The SINS survey of z~2 galaxy kinematics: properties of the giant star forming clumps

TL;DR

This study investigates the properties of giant star-forming clumps in z~2 galaxies, revealing their gravitational instability origins, outflow activity, and potential for migration and disruption within galactic disks.

Contribution

It provides detailed observational insights into the kinematics, outflows, and chemical properties of star-forming clumps at high redshift, using deep SINFONI AO spectroscopy.

Findings

Clumps are gravitationally bound and formed from instability.

Outflows from clumps can exceed star formation rates.
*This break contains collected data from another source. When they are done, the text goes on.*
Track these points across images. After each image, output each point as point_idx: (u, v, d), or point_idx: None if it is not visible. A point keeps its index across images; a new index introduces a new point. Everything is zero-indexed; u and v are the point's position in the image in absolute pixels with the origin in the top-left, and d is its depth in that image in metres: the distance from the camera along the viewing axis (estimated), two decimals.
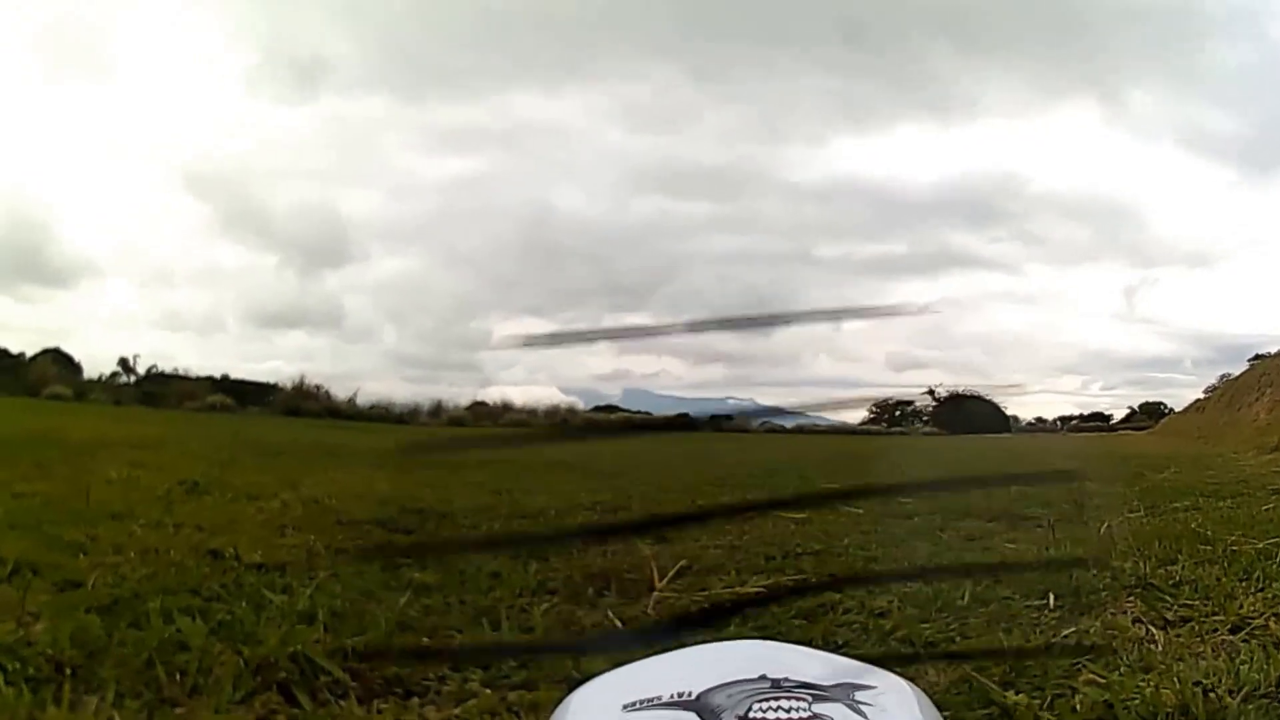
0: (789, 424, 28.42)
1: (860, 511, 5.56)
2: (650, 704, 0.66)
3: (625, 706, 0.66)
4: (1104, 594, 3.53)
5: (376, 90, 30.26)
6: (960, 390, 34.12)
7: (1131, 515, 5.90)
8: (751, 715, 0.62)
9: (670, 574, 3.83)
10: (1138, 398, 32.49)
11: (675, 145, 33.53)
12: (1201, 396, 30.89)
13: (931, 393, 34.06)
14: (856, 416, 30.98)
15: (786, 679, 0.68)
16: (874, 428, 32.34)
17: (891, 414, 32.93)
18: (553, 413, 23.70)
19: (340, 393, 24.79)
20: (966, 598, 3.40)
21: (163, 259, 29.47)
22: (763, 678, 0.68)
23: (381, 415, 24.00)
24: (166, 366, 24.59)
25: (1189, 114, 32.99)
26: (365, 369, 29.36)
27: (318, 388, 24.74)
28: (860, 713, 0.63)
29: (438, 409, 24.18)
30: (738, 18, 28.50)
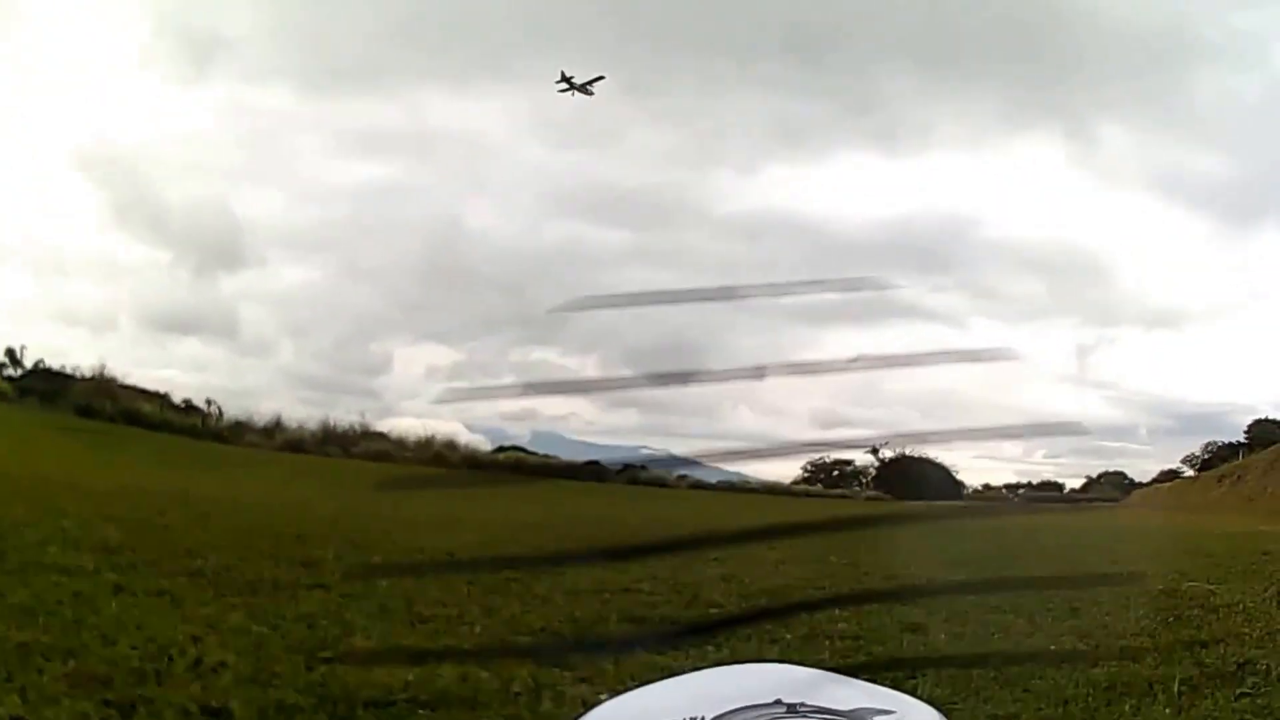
0: (714, 479, 26.67)
1: None
2: None
3: None
4: None
5: (280, 79, 26.85)
6: (907, 451, 30.75)
7: None
8: None
9: None
10: (1087, 467, 30.78)
11: (598, 164, 31.62)
12: (1179, 466, 28.69)
13: (875, 451, 30.92)
14: (785, 474, 27.84)
15: (803, 704, 0.68)
16: (810, 488, 28.41)
17: (829, 473, 28.98)
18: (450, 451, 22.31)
19: (233, 410, 22.32)
20: None
21: (56, 247, 26.25)
22: (778, 702, 0.68)
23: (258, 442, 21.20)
24: (55, 363, 22.49)
25: (1166, 154, 30.84)
26: (260, 385, 27.80)
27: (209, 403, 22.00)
28: None
29: (325, 437, 21.51)
30: (678, 24, 27.35)
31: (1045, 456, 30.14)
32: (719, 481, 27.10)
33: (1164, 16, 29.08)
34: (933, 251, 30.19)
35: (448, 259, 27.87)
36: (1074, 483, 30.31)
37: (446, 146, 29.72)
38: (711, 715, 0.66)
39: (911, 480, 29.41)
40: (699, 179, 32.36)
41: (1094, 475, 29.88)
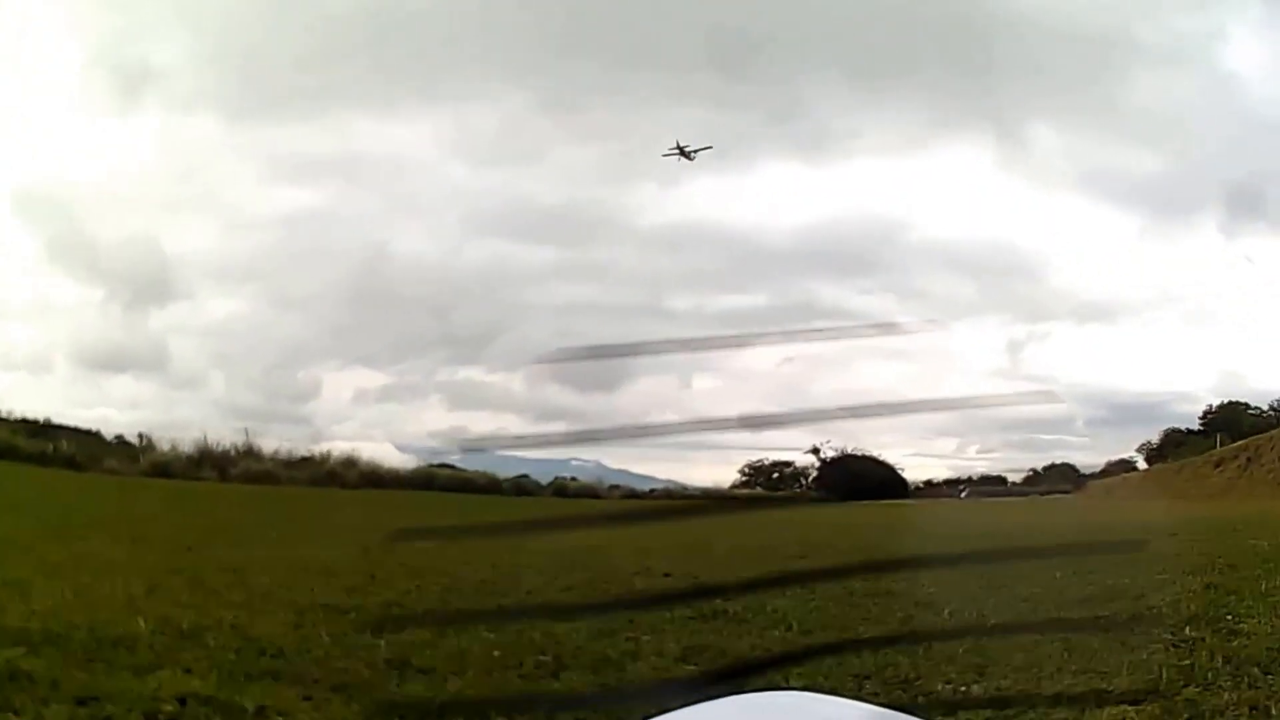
0: (647, 488, 24.86)
1: None
2: None
3: None
4: None
5: (209, 107, 26.64)
6: (850, 450, 29.41)
7: None
8: None
9: None
10: (1022, 460, 29.99)
11: (520, 182, 30.52)
12: (1132, 456, 28.02)
13: (816, 451, 29.74)
14: (722, 478, 26.73)
15: None
16: (750, 493, 26.93)
17: (768, 476, 27.48)
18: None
19: (165, 444, 21.50)
20: None
21: None
22: None
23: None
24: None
25: (1098, 153, 31.28)
26: (193, 418, 26.88)
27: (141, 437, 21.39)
28: None
29: (200, 460, 20.09)
30: (599, 38, 27.24)
31: (979, 452, 29.73)
32: (653, 490, 24.86)
33: (1100, 17, 29.14)
34: (859, 256, 30.14)
35: (374, 283, 27.83)
36: (1014, 477, 29.85)
37: (372, 171, 29.37)
38: None
39: (853, 479, 28.11)
40: (622, 193, 32.16)
41: (1038, 468, 29.13)
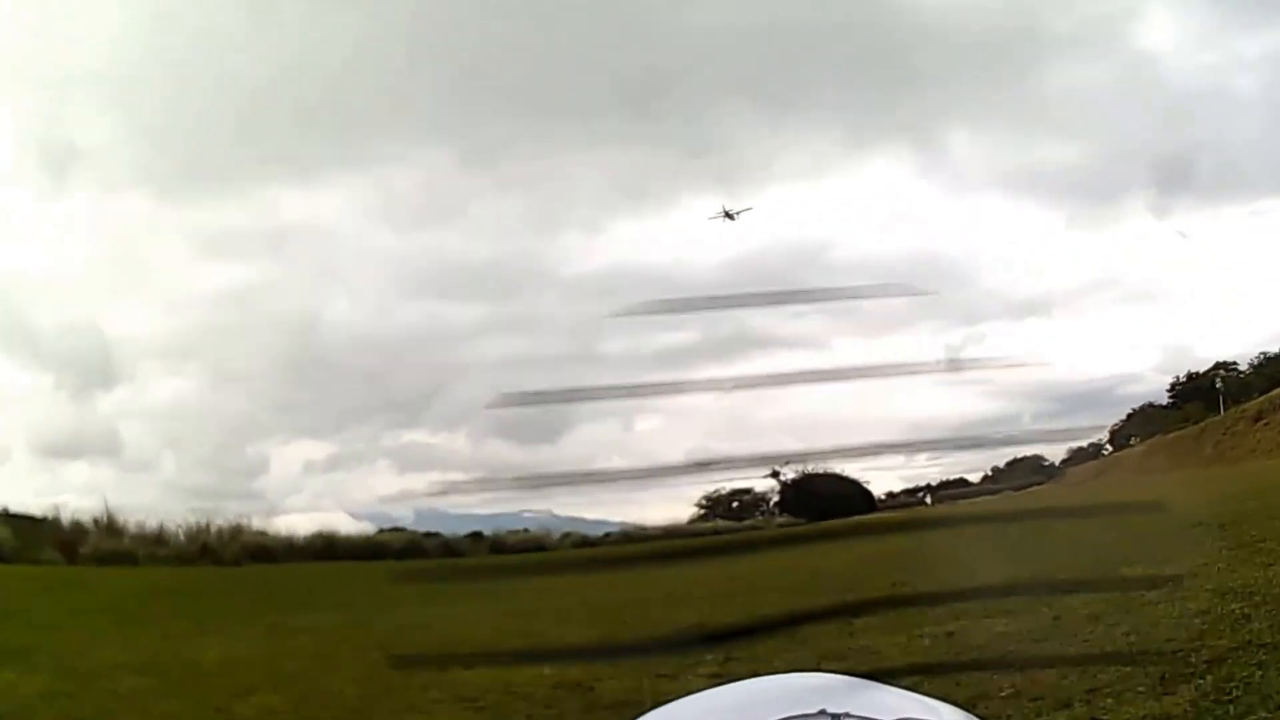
0: (599, 532, 24.97)
1: None
2: None
3: None
4: None
5: (137, 186, 26.30)
6: (810, 469, 27.54)
7: None
8: None
9: None
10: (972, 461, 30.34)
11: (446, 241, 30.45)
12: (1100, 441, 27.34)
13: (776, 474, 28.06)
14: (678, 514, 25.39)
15: (848, 714, 0.66)
16: (707, 526, 24.76)
17: (727, 506, 25.23)
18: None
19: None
20: None
21: None
22: (822, 713, 0.67)
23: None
24: None
25: (1017, 150, 32.37)
26: (148, 501, 26.06)
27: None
28: None
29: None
30: (506, 87, 26.79)
31: (929, 459, 29.77)
32: (607, 534, 25.17)
33: (1007, 12, 29.51)
34: (786, 281, 30.41)
35: (310, 354, 28.07)
36: (972, 477, 28.84)
37: (300, 241, 28.80)
38: None
39: (819, 499, 26.09)
40: (546, 244, 31.72)
41: (999, 466, 28.07)
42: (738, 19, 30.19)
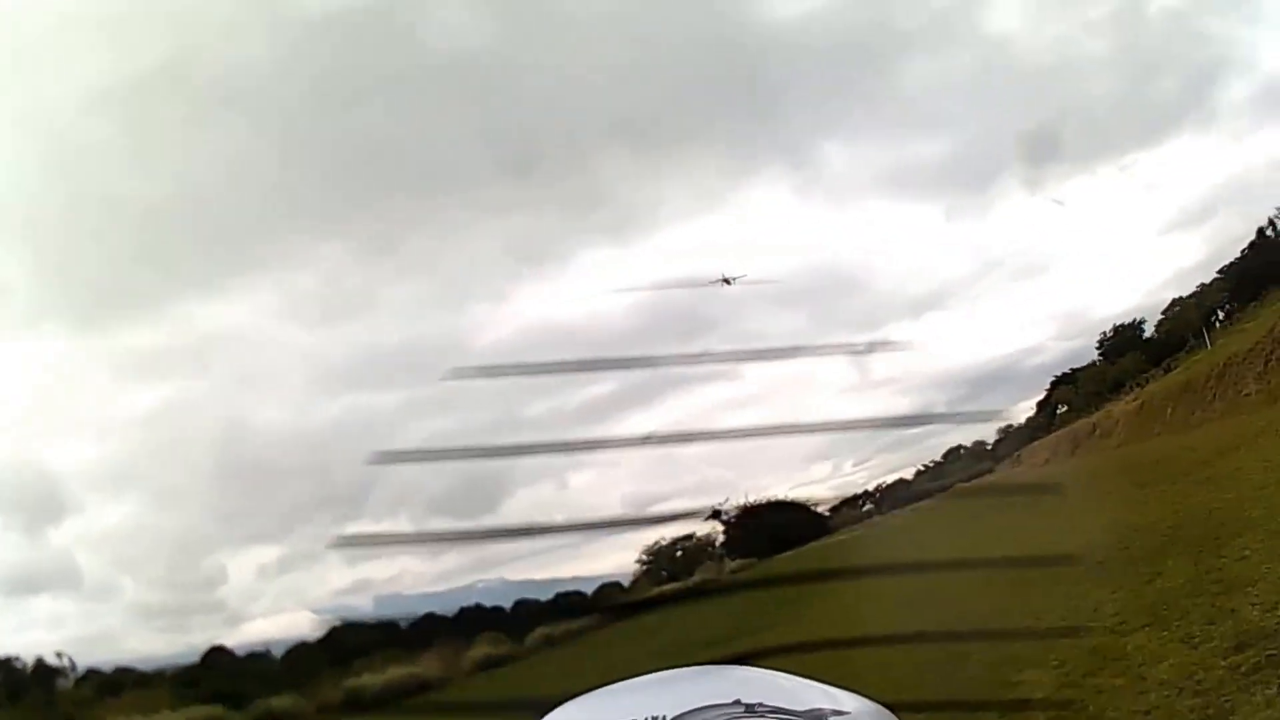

Clumps may migrate inward or disrupt due to feedback.

Abstract

We have studied the properties of giant star forming clumps in five z~2 star-forming disks with deep SINFONI AO spectroscopy at the ESO VLT. The clumps reside in disk regions where the Toomre Q-parameter is below unity, consistent with their being bound and having formed from gravitational instability. Broad H{\alpha}/[NII] line wings demonstrate that the clumps are launching sites of powerful outflows. The inferred outflow rates are comparable to or exceed the star formation rates, in one case by a factor of eight. Typical clumps may lose a fraction of their original gas by feedback in a few hundred million years, allowing them to migrate into the center. The most active clumps may lose much of their mass and disrupt in the disk. The clumps leave a modest imprint on the gas kinematics. Velocity gradients across the clumps are 10-40 km/s/kpc, similar to the galactic rotation gradients. Given beam smearing and clump sizes, these gradients may be consistent with significant rotational support in typical clumps. Extreme clumps may not be rotationally supported; either they are not virialized, or they are predominantly pressure supported. The velocity dispersion is spatially rather constant and increases only weakly with star formation surface density. The large velocity dispersions may be driven by the release of gravitational energy, either at the outer disk/accreting streams interface, and/or by the clump migration within the disk. Spatial variations in the inferred gas phase oxygen abundance are broadly consistent with inside-out growing disks, and/or with inward migration of the clumps.